Online supplementary information for working paper titled 'Equitable Transitions Away from Fossil Fuels: A Systematic and Narrative Literature Review'
This online appendix presents the screening process for our systematic literature review featured in the Policy Research in International Services and Manufacturing (PRISM) working paper, "Equitable Transitions Away from Fossil Fuels: A Systematic and Narrative Literature Review." The full paper will be available on the PRISM website.
This appendix shows a detailed process of a systematic, keyword-based literature review utilizing the following search string:
(((Title) "Energy Transition" OR “phasing-out” OR “phasing down” OR transition) AND (equit OR just* OR fair* OR science OR "short-term" OR "long-term") AND ("fossil fuel*" OR "coal*" OR "oil*" OR "gas*") AND ("multilateral regime" OR "international cooperation" OR "global enabler*" OR "global enabling condition*"))**
The search was conducted at the title, abstract, and topic levels in the Web of Science in September 2024, covering literature published between 2010 and 2024, in the English language.
To ensure high scientific rigor, only peer-reviewed journal articles were included.

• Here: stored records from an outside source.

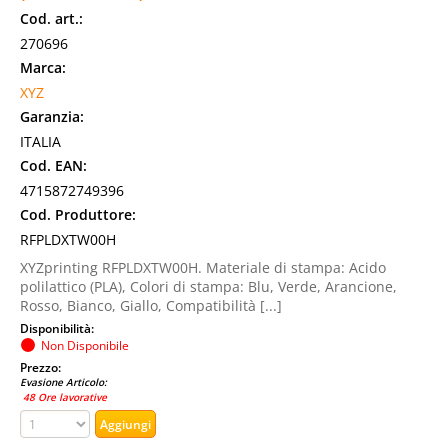
Cod. art.:
270696
Marca:
XYZ
Garanzia:
ITALIA
Cod. EAN:
4715872749396
Cod. Produttore:
RFPLDXTW00H
XYZprinting RFPLDXTW00H. Materiale di stampa: Acido
polilattico (PLA), Colori di stampa: Blu, Verde, Arancione,
Rosso, Bianco, Giallo, Compatibilità [...]
Disponibilità:
Non Disponibile
Prezzo:
Evasione Articolo:
48 Ore lavorative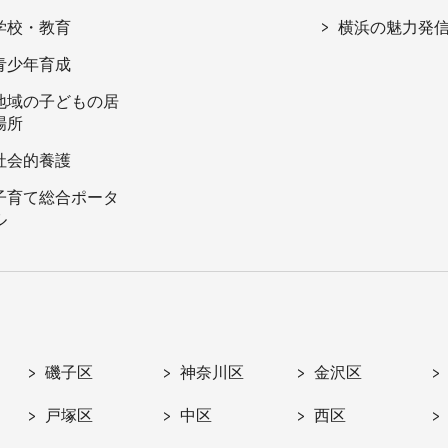
学校・教育
横浜の魅力発
青少年育成
地域の子どもの居
場所
社会的養護
子育て総合ポータ
ル
磯子区
神奈川区
金沢区
戸塚区
中区
西区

Working papers, books, book chapters, book series, conference proceedings, patents, reports, and editorials were excluded.
After identifying the relevant papers, we implemented a systematic methodology to extract and synthesize information aligned with our research question. This process unfolded through several key steps, outlined in the accompanying Excel sheets.

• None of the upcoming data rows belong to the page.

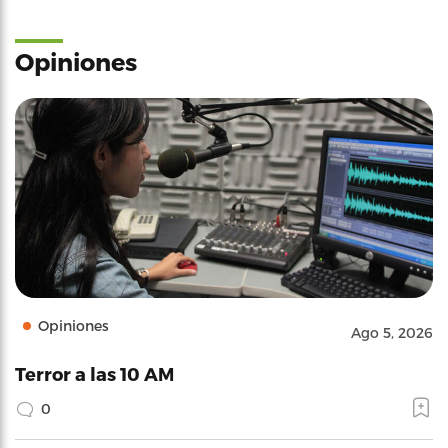
Opiniones
Opiniones
Ago 5, 2026
Terror a las 10 AM
0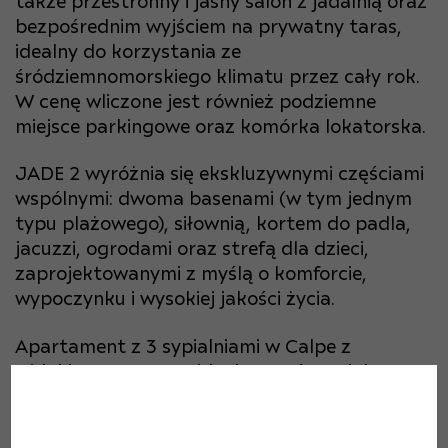
także przestronny i jasny salon z jadalnią oraz
bezpośrednim wyjściem na prywatny taras,
idealny do korzystania ze
śródziemnomorskiego klimatu przez cały rok.
W cenę wliczone jest również podziemne
miejsce parkingowe oraz komórka lokatorska.
JADE 2 wyróżnia się ekskluzywnymi częściami
wspólnymi: dwoma basenami (w tym jednym
typu plażowego), siłownią, kortem do padla,
jacuzzi, ogrodami oraz strefą dla dzieci,
zaprojektowanymi z myślą o komforcie,
wypoczynku i wysokiej jakości życia.
Apartament z 3 sypialniami w Calpe z
widokiem na morze, idealny zarówno jako
miejsce stałego zamieszkania, jak i inwestycja
na Costa Blanca.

- The first sheet contains the search string and is titled "Search String."
- The results are displayed in the "Search Result" sheet, which includes 734 papers.
- We initially identified 200 articles from the 734 based on their titles (sheet name: "By Title").
- After screening the abstracts, this number was reduced to 163 (sheet name: "By Abstract").
- We then evaluated relevance and novelty under the sheet titled "Relevant and Novel Comment."
First, we evaluated and filtered research articles based on their relevance to our research question, assigning each a score from 0 (least relevant) to 5 (most relevant). Second, we assessed the novelty of each paper, also scoring them from 0 to 5. We then concatenated the relevance and novelty scores. For example, a paper with a combined score of 55 represents the highest possible rating for both relevance and novelty, while a score of 00 indicates a paper that is neither relevant nor novel. Papers with a combined score of at least 33 were selected for further consideration.
Finally, after evaluating for relevance and novelty, we narrowed the selection down to 130 articles. These are displayed in the last Excel sheet, titled "Final Reviewed Papers."